Lines and Shadows

Written by Sarah Bower
Review by Edward James

Lines and Shadows is set at a secret RAF base in Suffolk in the early 1960s.  The fictional base is sited on Orford Ness, named Aldeford in the book, although in ‘real life’ the Ness was a bombing range, and the air base was on the other side of the river Deben. The Ness, now a National Trust nature reserve, was used for ballistics tests in preparation for the British H-bomb tests in the Pacific.

I worked at the base, but I feel that it is legitimate literary licence for the author to re-site it, allowing her to capture the eeriness of the Ness and the great abandoned keep of Orford castle (now refurbished as a tourist attraction).  I am less comfortable about the research being portrayed as an Anglo-American project.  The Americans were distinctly unenthusiastic about Britain developing its own H-bomb. Nonetheless, the plot centres on the CIA tracking down a covert anti-nuclear activist at the base.
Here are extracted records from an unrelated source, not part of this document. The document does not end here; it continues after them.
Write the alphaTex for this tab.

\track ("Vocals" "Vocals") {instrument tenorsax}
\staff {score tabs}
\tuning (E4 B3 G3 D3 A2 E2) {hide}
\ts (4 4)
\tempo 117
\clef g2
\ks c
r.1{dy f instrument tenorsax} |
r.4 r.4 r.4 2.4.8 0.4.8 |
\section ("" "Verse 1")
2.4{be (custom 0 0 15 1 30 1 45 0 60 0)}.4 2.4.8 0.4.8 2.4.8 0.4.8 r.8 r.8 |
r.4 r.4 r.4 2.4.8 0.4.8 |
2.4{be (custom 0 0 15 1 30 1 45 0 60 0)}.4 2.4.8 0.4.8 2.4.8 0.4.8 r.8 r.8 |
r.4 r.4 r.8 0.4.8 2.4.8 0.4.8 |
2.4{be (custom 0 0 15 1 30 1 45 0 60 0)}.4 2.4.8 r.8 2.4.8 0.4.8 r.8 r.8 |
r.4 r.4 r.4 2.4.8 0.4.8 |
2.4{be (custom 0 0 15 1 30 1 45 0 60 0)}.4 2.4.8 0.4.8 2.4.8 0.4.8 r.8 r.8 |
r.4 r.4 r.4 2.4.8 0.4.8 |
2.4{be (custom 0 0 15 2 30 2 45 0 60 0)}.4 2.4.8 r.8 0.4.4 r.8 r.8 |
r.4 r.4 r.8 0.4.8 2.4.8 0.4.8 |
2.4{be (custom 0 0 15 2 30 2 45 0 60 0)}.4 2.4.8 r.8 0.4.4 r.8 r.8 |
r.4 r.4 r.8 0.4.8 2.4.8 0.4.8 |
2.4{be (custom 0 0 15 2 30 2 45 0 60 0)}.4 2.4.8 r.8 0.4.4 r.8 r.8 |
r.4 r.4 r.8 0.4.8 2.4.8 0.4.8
Not that the book is really about the Cold War.  It is principally concerned with the relationships between three young female civilian employees billeted in a cottage in the village, with a romance, a marriage and a mental breakdown, all with an element of the supernatural based on a local folk legend.  This beautifully crafted little novella so captures the otherness of the Suffolk marshes and the claustrophobia of life in a secret, isolated research unit that I only wish it had been longer.